The Eifel Grand Prix Preview

Following Valtteri Bottas’ much needed win at the Russian Grand Prix, Formula 1 heads to the Nurburgring, set to stage the ever anticipated 2020 Eifel Grand Prix.

LOOKING BACK

The German Grand Prix has played host to F1 under a variety of names which include the Luxembourg and European Grand Prix. This year the race was named after the towering Eifel mountain range that straddles the famous circuit and stretches between Rhineland-Palatinate and North Rhine-Westphalia and three nations in Belgium, Luxembourg, and Germany.

The Eifel played host to the German GP up until 1976 on the longer Nordschleife configuration. The demanding 23-kilometre-long track was abandoned after the horrific crash involving Niki Lauda on the 1st August 1976 when his Ferrari 312 T2 clipped the earthy bank at Bergwerk corner, collided with the wall and burst into flames.  Lauda narrowly escaped the inferno with his life after quick and decisive actions by fellow drivers: Guy Edwards, Harald Ertl, Brett Lunger and Arturo Merzario who pulled him from the wreckage.

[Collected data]
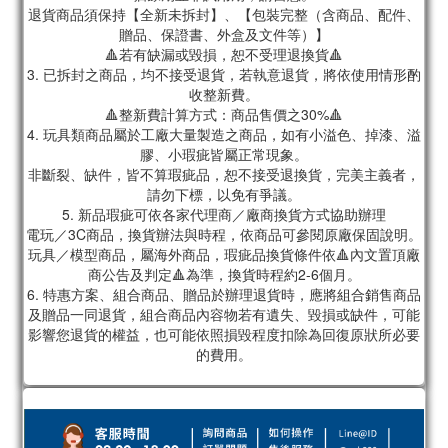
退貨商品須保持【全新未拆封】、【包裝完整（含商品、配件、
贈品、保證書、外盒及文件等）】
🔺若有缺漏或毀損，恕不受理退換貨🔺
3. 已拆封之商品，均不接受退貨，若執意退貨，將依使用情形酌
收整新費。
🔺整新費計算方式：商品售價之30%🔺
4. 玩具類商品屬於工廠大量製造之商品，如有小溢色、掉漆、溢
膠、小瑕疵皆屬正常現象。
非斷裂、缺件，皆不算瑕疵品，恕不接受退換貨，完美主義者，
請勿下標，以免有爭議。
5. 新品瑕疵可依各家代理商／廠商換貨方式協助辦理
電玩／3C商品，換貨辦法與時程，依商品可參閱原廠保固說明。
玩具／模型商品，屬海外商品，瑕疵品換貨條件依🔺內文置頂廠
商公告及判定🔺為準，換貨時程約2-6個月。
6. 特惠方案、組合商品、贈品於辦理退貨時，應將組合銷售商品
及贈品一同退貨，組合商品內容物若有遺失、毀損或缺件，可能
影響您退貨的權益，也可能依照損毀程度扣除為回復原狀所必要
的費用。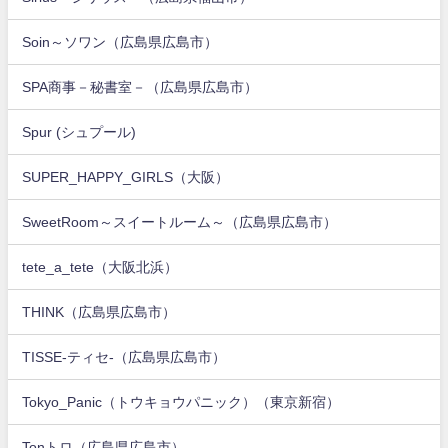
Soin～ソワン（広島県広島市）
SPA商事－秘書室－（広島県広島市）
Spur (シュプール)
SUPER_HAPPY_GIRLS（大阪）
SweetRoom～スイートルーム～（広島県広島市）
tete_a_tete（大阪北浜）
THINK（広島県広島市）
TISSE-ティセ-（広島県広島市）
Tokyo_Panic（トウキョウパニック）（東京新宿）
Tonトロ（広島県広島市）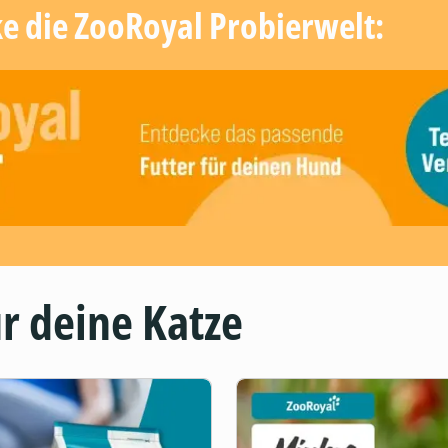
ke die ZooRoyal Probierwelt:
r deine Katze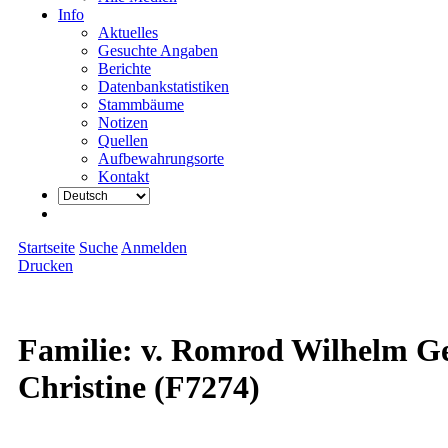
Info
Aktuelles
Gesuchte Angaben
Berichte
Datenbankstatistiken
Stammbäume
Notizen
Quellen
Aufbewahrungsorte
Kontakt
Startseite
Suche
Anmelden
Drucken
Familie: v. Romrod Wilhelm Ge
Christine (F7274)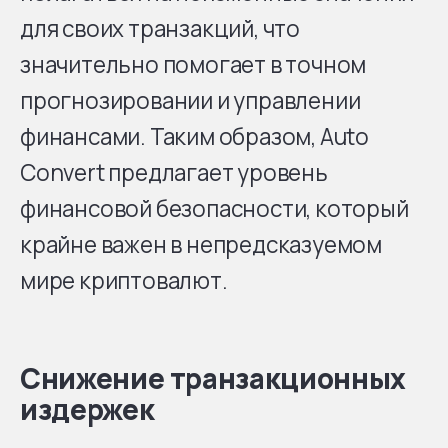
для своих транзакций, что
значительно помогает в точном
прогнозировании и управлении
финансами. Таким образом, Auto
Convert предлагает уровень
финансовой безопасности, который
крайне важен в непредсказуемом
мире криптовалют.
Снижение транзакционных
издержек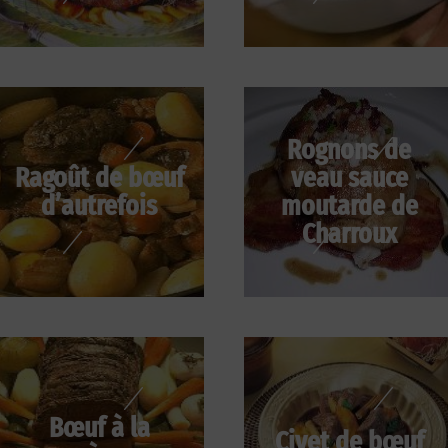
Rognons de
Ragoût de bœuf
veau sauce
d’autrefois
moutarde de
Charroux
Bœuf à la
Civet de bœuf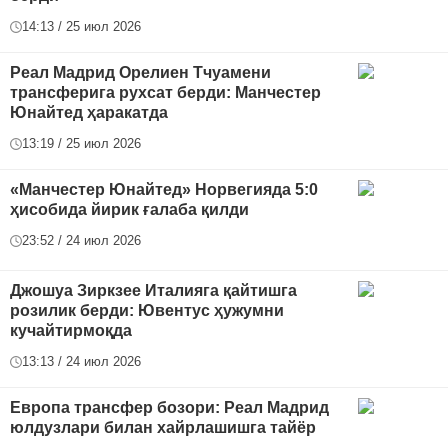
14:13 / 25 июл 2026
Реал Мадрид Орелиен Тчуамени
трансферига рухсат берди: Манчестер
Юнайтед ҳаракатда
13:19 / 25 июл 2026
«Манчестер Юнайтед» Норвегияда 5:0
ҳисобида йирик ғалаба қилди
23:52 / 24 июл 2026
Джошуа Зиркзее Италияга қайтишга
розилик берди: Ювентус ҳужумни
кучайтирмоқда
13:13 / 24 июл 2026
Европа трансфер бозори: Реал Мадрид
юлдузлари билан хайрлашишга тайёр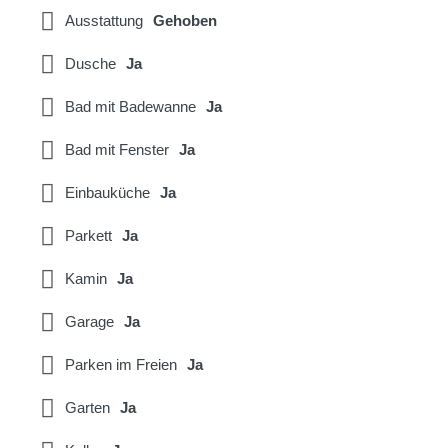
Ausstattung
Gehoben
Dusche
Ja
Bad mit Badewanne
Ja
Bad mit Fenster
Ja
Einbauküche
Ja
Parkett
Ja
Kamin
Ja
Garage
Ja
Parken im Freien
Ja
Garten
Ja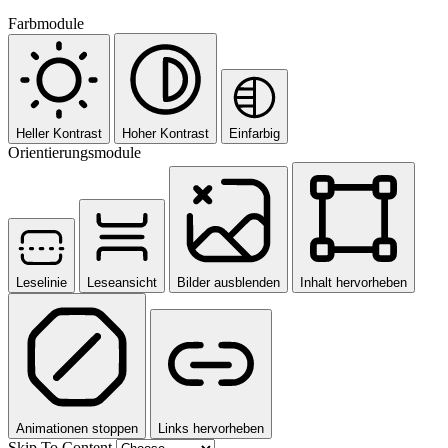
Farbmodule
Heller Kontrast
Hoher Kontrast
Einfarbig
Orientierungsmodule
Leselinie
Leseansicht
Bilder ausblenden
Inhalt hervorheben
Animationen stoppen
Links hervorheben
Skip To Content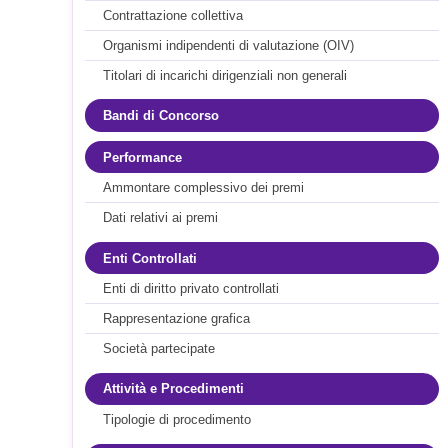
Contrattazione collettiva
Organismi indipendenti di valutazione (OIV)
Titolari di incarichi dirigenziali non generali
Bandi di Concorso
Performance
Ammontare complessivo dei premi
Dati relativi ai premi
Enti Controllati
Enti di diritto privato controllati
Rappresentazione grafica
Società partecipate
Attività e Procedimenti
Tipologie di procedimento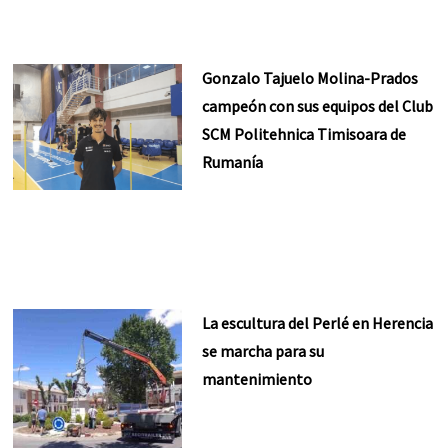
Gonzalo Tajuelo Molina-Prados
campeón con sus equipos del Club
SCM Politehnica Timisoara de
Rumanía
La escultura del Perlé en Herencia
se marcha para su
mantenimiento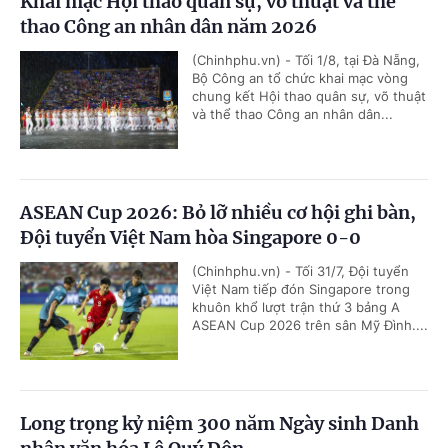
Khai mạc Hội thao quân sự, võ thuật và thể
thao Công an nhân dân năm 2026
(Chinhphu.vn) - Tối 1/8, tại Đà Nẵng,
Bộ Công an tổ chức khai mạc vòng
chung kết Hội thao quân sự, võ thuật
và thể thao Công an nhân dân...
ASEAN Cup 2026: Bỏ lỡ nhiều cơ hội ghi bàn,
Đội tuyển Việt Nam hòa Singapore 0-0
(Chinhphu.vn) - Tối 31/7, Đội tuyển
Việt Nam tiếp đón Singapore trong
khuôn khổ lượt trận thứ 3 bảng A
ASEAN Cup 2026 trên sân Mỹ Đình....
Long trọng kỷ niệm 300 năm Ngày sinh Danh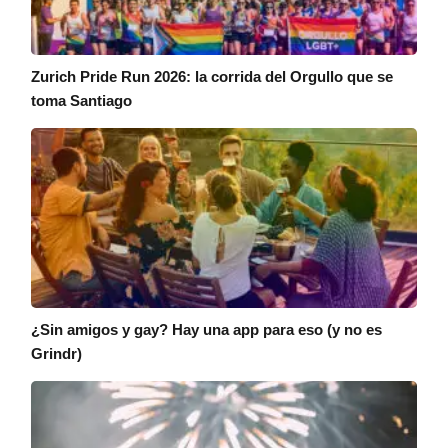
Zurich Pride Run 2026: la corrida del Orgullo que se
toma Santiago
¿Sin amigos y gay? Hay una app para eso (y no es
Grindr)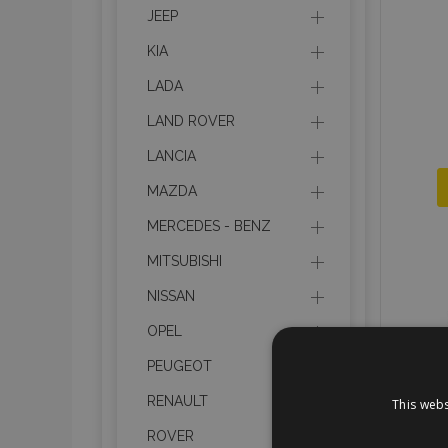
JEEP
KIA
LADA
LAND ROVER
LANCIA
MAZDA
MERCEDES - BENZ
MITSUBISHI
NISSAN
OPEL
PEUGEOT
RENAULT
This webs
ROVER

--

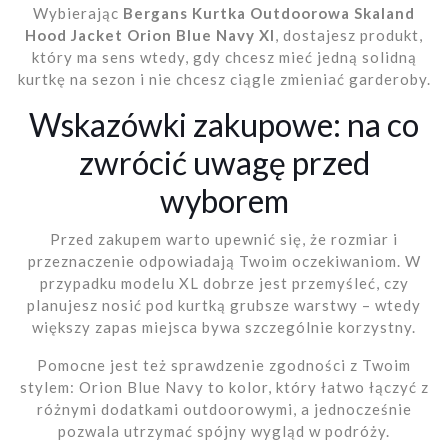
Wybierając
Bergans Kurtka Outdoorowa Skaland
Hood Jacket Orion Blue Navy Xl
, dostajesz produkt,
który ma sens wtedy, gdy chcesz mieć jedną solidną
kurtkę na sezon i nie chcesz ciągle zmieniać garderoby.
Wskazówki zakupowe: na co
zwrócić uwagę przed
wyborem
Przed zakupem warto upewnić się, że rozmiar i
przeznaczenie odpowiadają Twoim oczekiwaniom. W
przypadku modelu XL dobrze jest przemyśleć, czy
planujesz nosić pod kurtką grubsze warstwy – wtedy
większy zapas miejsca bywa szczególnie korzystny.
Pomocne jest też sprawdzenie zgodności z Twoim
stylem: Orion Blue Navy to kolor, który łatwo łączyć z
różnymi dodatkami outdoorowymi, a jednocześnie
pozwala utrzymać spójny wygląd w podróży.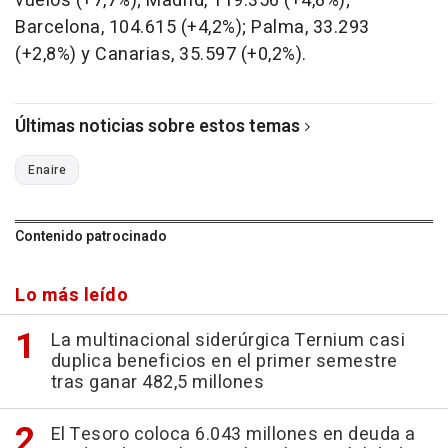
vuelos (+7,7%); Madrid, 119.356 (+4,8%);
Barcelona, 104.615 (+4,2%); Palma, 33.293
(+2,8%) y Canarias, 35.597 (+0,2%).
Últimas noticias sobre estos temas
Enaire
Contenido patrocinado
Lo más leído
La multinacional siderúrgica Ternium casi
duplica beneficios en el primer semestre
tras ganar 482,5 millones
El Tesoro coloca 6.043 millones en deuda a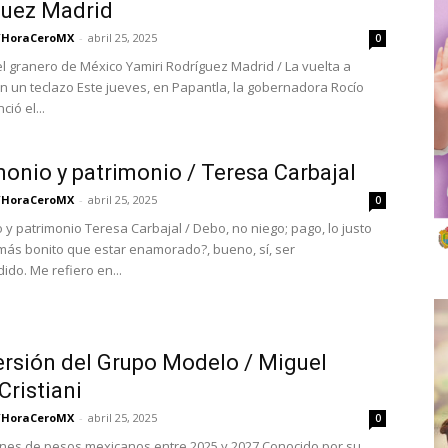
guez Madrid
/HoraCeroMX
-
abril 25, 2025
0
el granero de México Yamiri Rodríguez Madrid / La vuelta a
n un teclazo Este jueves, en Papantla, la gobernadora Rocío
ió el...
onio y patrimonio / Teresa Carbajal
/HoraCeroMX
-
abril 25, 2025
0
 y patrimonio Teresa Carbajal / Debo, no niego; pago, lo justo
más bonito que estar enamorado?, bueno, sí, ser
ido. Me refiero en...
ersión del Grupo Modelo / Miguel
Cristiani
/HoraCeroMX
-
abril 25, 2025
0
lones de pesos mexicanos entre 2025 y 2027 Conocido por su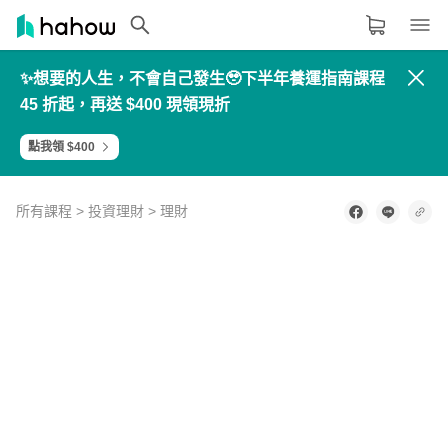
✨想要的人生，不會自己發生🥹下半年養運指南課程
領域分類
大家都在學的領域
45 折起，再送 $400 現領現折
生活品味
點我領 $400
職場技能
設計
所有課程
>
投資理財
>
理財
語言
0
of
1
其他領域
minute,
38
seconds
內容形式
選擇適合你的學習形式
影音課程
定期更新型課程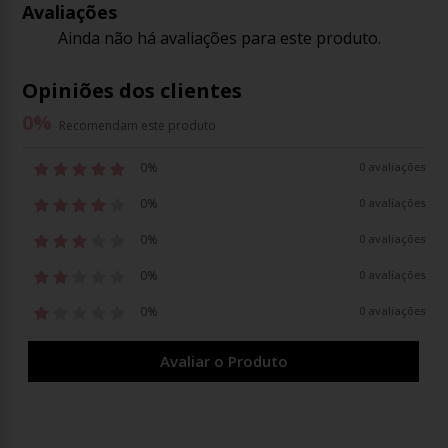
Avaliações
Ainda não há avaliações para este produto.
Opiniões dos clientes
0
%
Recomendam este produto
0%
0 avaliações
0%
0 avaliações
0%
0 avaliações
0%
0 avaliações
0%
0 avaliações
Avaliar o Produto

### REQUIRED ACTION 1
Reproduce the Eifel Grand Prix preview from "Following Valtteri Bottas’" up to and including "Eifel Grand Prix.".
### REQUIRED ACTION 2
In the Eifel Grand Prix preview, at which corner did Niki Lauda's Ferrari clip the earthy bank?
This data has no connection to the Eifel Grand Prix preview.

### EXERCISE RESPONSE 1
Following Valtteri Bottas’ much needed win at the Russian Grand Prix, Formula 1 heads to the Nurburgring, set to stage the ever anticipated 2020 Eifel Grand Prix.

### EXERCISE RESPONSE 2
Bergwerk corner.